La thématique générale sur laquelle travaille notre équipe, HydrASA (Hydrogéologie, Argiles, Sols, Altérations) porte sur la compréhension et la modélisation des transferts dans les géosystèmes réactifs. Ces géosystèmes réactifs renvoient à une grande variété d’objets naturels de dimensions caractéristiques très différentes (Figure 1) :

  • Les minéraux argileux et leurs agrégats (du nanomètre à la centaine de micromètres)
  • Les profils de sols argileux (du centimètre à la dizaine de mètres)
  • Les grands systèmes géologiques (de la centaine de mètres à la centaine de kilomètres)

Par conséquent, l’équipe doit porter deux enjeux cognitifs forts :

  • Pouvoir relier les différentes échelles d’espace mises en jeu à travers ces objets. Nous sommes convaincus que pour comprendre la mise en place des grands systèmes géologiques et leurs propriétés de transfert, il nous faut aussi (a) comprendre les processus physico-chimiques opérant à l’interface solide (minéral) –liquide (électrolyte) et (b) et l’organisation (microstructure) des matériaux géologiques impliqués.
  • Pouvoir intégrer les grandes échelles de temps (temps géologiques) dans nos approches. C’est une spécificité impérative lorsque des objets géologiques ou pédologiques sont étudiés. Les transferts ici envisagés concernent le transport de masses (fluides ou éléments en solution) mais également le transfert d’énergie (transfert de chaleur).

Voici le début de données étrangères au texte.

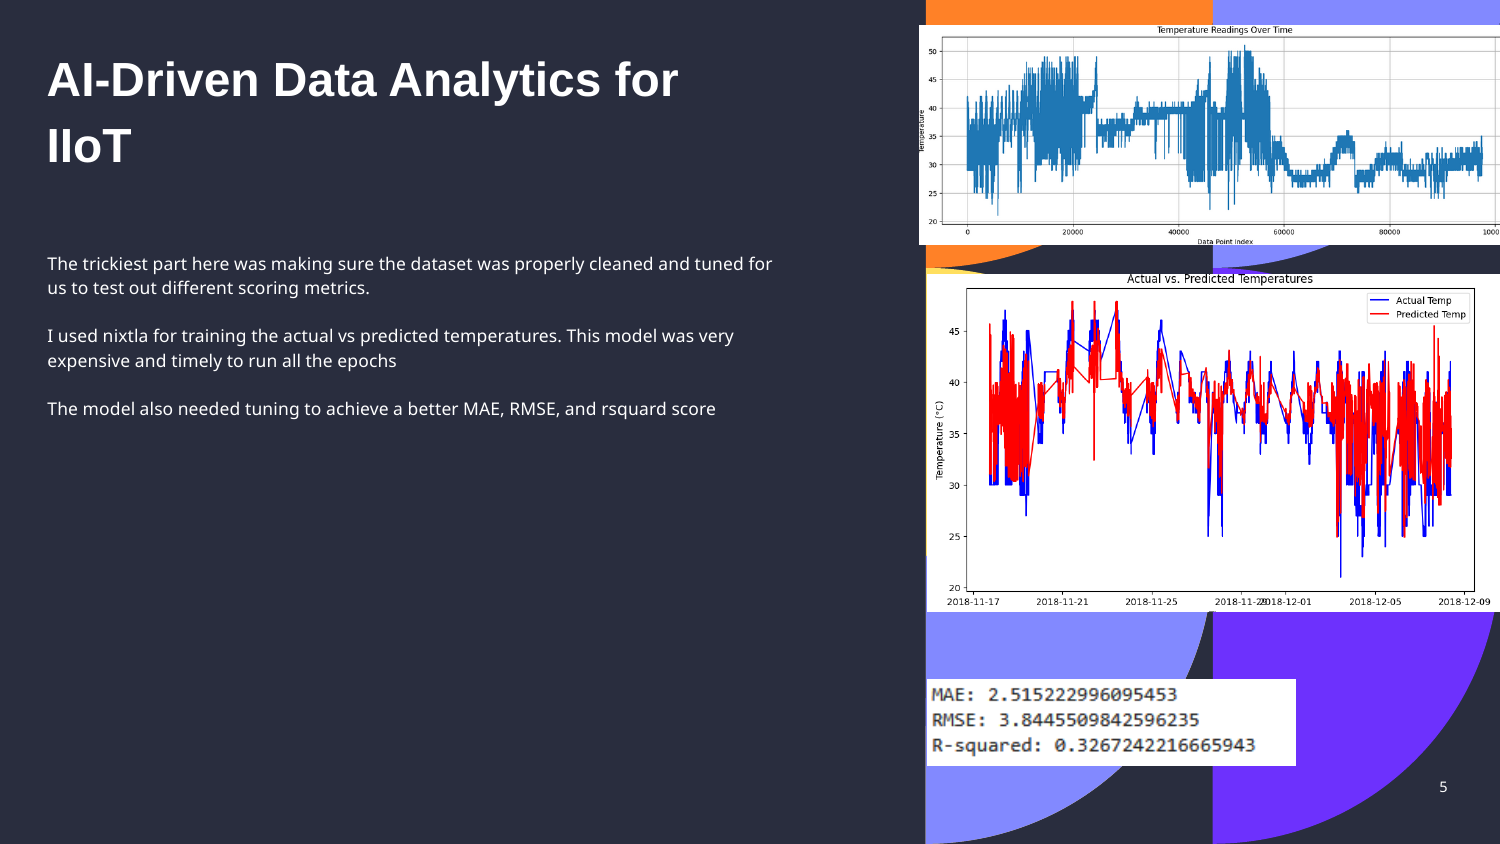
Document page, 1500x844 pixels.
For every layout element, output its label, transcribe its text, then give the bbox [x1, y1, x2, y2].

picture [926, 274, 1500, 613]
picture [926, 679, 1296, 767]
picture [919, 25, 1500, 246]
title AI-Driven Data Analytics for IIoT [46, 40, 750, 284]
subtitle The trickiest part here was making sure the dataset was properly cleaned and tuned for us to test out different scoring metrics. I used nixtla for training the actual vs predicted temperatures. This model was very expensive and timely to run all the epochs The model also needed tuning to achieve a better MAE, RMSE, and rsquard score [47, 234, 796, 436]
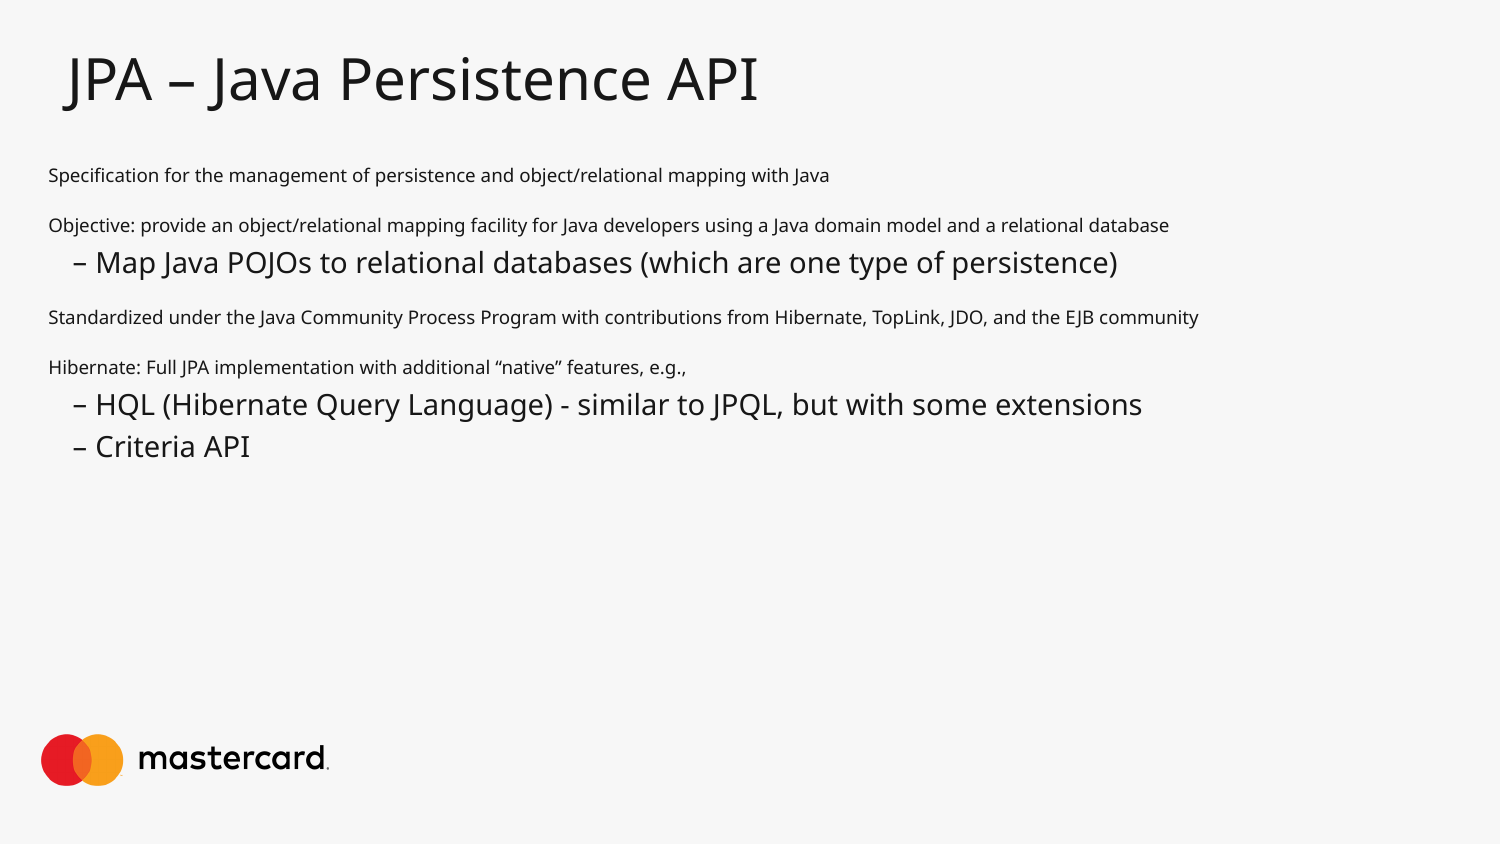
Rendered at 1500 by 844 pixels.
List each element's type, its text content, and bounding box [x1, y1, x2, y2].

text_box [21, 0, 1500, 439]
list Specification for the management of persistence and object/relational mapping with Java Objective: provide an object/relational mapping facility for Java developers using a Java domain model and a relational database Map Java POJOs to relational databases (which are one type of persistence) Standardized under the Java Community Process Program with contributions from Hibernate, TopLink, JDO, and the EJB community Hibernate: Full JPA implementation with additional “native” features, e.g., HQL (Hibernate Query Language) - similar to JPQL, but with some extensions Criteria API [33, 161, 1386, 695]
picture [41, 734, 329, 786]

Plus spécifiquement, l’équipe est visible à l’échelle internationale grâce à sa capacité à mobiliser des compétences multiples (minéralogiques, cristallochimiques, microstructurales et géomécaniques) pour l’étude des milieux et matériaux argileux. C’est sans nul doute cet ensemble de compétences qui aura permis à l’équipe d’accueillir à Poitiers le Master National Argiles et le Master Erasmus Mundus IMACS (International Master in Clay Science) placés sous la responsabilité d’HydrASA.

L’existence d’un Site Expérimental Hydrogéologique (SEH) de Poitiers qui constitue l’un des trois sites du Réseau National de Sites Hydrogéologiques (Service d’Observation H+ labélisé par l’INSU) contribue également à la visibilité nationale voire internationale de l’équipe.

La visibilité internationale de l’équipe s’est également accrue depuis 2010 par la découverte faite par un noyau de chercheurs d’HydrASA, de fossiles des plus anciens organismes pluricellulaires connus (2,1 Milliards d’années) dans un bassin sédimentaire gabonais. Depuis cette date, HydrASA assume le pilotage d’un programme international sur l’étude des paleoenvironnements liés à ces organismes vivants primitifs, dont la caractérisation permettra de mieux comprendre l’apparition de la vie sur la Terre.